**Aim of the exercise:** Whatever the records below hold, copy it all out exactly.

Stored items
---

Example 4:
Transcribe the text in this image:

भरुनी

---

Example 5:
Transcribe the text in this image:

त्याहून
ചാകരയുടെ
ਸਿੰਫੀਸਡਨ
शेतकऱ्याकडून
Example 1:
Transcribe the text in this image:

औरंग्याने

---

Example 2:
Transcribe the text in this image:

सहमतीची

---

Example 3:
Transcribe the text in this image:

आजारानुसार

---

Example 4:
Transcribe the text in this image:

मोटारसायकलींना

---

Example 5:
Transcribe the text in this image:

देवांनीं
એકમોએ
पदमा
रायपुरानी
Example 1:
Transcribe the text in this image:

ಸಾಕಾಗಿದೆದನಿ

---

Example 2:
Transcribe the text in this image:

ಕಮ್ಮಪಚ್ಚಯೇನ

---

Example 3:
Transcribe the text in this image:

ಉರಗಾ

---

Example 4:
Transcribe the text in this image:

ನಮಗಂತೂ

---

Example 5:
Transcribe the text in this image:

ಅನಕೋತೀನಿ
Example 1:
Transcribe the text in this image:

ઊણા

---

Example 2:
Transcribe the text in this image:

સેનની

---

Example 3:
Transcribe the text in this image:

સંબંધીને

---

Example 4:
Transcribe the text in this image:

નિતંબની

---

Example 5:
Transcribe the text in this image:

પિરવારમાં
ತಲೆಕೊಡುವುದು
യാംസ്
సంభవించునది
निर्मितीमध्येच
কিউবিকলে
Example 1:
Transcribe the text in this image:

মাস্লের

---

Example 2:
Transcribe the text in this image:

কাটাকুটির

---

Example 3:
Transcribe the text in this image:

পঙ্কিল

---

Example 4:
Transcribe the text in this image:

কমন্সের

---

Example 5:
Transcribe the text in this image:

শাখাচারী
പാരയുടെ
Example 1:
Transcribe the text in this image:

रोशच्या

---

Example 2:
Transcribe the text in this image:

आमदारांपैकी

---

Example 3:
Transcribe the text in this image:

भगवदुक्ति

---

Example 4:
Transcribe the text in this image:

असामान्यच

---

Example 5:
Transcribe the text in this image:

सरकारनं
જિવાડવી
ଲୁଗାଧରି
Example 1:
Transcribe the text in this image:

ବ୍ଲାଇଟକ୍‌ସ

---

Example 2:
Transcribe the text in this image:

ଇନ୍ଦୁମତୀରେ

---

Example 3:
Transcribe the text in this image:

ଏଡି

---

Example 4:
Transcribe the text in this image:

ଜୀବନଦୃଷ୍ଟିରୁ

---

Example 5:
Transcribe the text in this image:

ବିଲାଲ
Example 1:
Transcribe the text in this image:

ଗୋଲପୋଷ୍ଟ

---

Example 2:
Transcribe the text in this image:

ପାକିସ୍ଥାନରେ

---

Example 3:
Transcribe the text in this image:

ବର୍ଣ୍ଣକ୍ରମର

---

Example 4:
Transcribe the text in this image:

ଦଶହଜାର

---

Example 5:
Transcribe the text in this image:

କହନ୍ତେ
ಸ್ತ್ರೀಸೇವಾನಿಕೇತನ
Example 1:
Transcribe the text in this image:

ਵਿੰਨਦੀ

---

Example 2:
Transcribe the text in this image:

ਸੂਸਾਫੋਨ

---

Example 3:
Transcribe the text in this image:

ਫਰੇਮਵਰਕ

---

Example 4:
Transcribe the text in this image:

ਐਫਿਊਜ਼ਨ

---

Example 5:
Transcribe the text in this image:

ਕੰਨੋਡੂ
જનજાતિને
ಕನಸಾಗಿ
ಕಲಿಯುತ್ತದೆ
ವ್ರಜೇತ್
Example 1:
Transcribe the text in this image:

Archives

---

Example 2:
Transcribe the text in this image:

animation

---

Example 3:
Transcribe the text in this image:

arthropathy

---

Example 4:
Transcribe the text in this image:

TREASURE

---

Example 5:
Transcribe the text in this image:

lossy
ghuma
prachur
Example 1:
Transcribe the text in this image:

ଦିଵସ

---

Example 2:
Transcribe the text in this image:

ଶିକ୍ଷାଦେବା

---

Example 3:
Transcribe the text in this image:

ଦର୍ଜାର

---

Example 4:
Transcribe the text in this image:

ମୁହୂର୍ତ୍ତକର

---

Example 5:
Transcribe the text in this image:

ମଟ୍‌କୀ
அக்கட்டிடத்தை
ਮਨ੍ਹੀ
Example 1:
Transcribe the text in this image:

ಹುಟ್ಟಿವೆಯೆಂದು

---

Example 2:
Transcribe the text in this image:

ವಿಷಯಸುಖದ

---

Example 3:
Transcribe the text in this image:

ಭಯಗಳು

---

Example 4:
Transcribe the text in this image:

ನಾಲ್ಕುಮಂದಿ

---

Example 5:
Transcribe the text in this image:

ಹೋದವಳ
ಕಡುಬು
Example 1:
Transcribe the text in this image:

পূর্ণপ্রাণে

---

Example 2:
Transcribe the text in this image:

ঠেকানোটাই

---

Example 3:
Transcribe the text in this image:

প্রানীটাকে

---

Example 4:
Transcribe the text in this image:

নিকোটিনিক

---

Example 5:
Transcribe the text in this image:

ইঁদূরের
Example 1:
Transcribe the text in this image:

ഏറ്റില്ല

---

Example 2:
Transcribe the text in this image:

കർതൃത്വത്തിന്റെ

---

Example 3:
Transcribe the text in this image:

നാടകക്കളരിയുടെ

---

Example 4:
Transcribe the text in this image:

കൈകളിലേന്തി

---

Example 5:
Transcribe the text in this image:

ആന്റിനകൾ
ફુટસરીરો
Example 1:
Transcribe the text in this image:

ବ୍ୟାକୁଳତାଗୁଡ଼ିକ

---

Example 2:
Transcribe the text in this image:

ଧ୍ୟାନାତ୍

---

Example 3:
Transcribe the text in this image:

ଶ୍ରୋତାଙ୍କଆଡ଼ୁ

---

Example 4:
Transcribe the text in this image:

**Answer area:**
---

Example 4:
Transcribe the text in this image:

भरुनी

---

Example 5:
Transcribe the text in this image:

त्याहून
ചാകരയുടെ
ਸਿੰਫੀਸਡਨ
शेतकऱ्याकडून
Example 1:
Transcribe the text in this image:

औरंग्याने

---

Example 2:
Transcribe the text in this image:

सहमतीची

---

Example 3:
Transcribe the text in this image:

आजारानुसार

---

Example 4:
Transcribe the text in this image:

मोटारसायकलींना

---

Example 5:
Transcribe the text in this image:

देवांनीं
એકમોએ
पदमा
रायपुरानी
Example 1:
Transcribe the text in this image:

ಸಾಕಾಗಿದೆದನಿ

---

Example 2:
Transcribe the text in this image:

ಕಮ್ಮಪಚ್ಚಯೇನ

---

Example 3:
Transcribe the text in this image:

ಉರಗಾ

---

Example 4:
Transcribe the text in this image:

ನಮಗಂತೂ

---

Example 5:
Transcribe the text in this image:

ಅನಕೋತೀನಿ
Example 1:
Transcribe the text in this image:

ઊણા

---

Example 2:
Transcribe the text in this image:

સેનની

---

Example 3:
Transcribe the text in this image:

સંબંધીને

---

Example 4:
Transcribe the text in this image:

નિતંબની

---

Example 5:
Transcribe the text in this image:

પિરવારમાં
ತಲೆಕೊಡುವುದು
യാംസ്
సంభవించునది
निर्मितीमध्येच
কিউবিকলে
Example 1:
Transcribe the text in this image:

মাস্লের

---

Example 2:
Transcribe the text in this image:

কাটাকুটির

---

Example 3:
Transcribe the text in this image:

পঙ্কিল

---

Example 4:
Transcribe the text in this image:

কমন্সের

---

Example 5:
Transcribe the text in this image:

শাখাচারী
പാരയുടെ
Example 1:
Transcribe the text in this image:

रोशच्या

---

Example 2:
Transcribe the text in this image:

आमदारांपैकी

---

Example 3:
Transcribe the text in this image:

भगवदुक्ति

---

Example 4:
Transcribe the text in this image:

असामान्यच

---

Example 5:
Transcribe the text in this image:

सरकारनं
જિવાડવી
ଲୁଗାଧରି
Example 1:
Transcribe the text in this image:

ବ୍ଲାଇଟକ୍‌ସ

---

Example 2:
Transcribe the text in this image:

ଇନ୍ଦୁମତୀରେ

---

Example 3:
Transcribe the text in this image:

ଏଡି

---

Example 4:
Transcribe the text in this image:

ଜୀବନଦୃଷ୍ଟିରୁ

---

Example 5:
Transcribe the text in this image:

ବିଲାଲ
Example 1:
Transcribe the text in this image:

ଗୋଲପୋଷ୍ଟ

---

Example 2:
Transcribe the text in this image:

ପାକିସ୍ଥାନରେ

---

Example 3:
Transcribe the text in this image:

ବର୍ଣ୍ଣକ୍ରମର

---

Example 4:
Transcribe the text in this image:

ଦଶହଜାର

---

Example 5:
Transcribe the text in this image:

କହନ୍ତେ
ಸ್ತ್ರೀಸೇವಾನಿಕೇತನ
Example 1:
Transcribe the text in this image:

ਵਿੰਨਦੀ

---

Example 2:
Transcribe the text in this image:

ਸੂਸਾਫੋਨ

---

Example 3:
Transcribe the text in this image:

ਫਰੇਮਵਰਕ

---

Example 4:
Transcribe the text in this image:

ਐਫਿਊਜ਼ਨ

---

Example 5:
Transcribe the text in this image:

ਕੰਨੋਡੂ
જનજાતિને
ಕನಸಾಗಿ
ಕಲಿಯುತ್ತದೆ
ವ್ರಜೇತ್
Example 1:
Transcribe the text in this image:

Archives

---

Example 2:
Transcribe the text in this image:

animation

---

Example 3:
Transcribe the text in this image:

arthropathy

---

Example 4:
Transcribe the text in this image:

TREASURE

---

Example 5:
Transcribe the text in this image:

lossy
ghuma
prachur
Example 1:
Transcribe the text in this image:

ଦିଵସ

---

Example 2:
Transcribe the text in this image:

ଶିକ୍ଷାଦେବା

---

Example 3:
Transcribe the text in this image:

ଦର୍ଜାର

---

Example 4:
Transcribe the text in this image:

ମୁହୂର୍ତ୍ତକର

---

Example 5:
Transcribe the text in this image:

ମଟ୍‌କୀ
அக்கட்டிடத்தை
ਮਨ੍ਹੀ
Example 1:
Transcribe the text in this image:

ಹುಟ್ಟಿವೆಯೆಂದು

---

Example 2:
Transcribe the text in this image:

ವಿಷಯಸುಖದ

---

Example 3:
Transcribe the text in this image:

ಭಯಗಳು

---

Example 4:
Transcribe the text in this image:

ನಾಲ್ಕುಮಂದಿ

---

Example 5:
Transcribe the text in this image:

ಹೋದವಳ
ಕಡುಬು
Example 1:
Transcribe the text in this image:

পূর্ণপ্রাণে

---

Example 2:
Transcribe the text in this image:

ঠেকানোটাই

---

Example 3:
Transcribe the text in this image:

প্রানীটাকে

---

Example 4:
Transcribe the text in this image:

নিকোটিনিক

---

Example 5:
Transcribe the text in this image:

ইঁদূরের
Example 1:
Transcribe the text in this image:

ഏറ്റില്ല

---

Example 2:
Transcribe the text in this image:

കർതൃത്വത്തിന്റെ

---

Example 3:
Transcribe the text in this image:

നാടകക്കളരിയുടെ

---

Example 4:
Transcribe the text in this image:

കൈകളിലേന്തി

---

Example 5:
Transcribe the text in this image:

ആന്റിനകൾ
ફુટસરીરો
Example 1:
Transcribe the text in this image:

ବ୍ୟାକୁଳତାଗୁଡ଼ିକ

---

Example 2:
Transcribe the text in this image:

ଧ୍ୟାନାତ୍

---

Example 3:
Transcribe the text in this image:

ଶ୍ରୋତାଙ୍କଆଡ଼ୁ

---

Example 4:
Transcribe the text in this image:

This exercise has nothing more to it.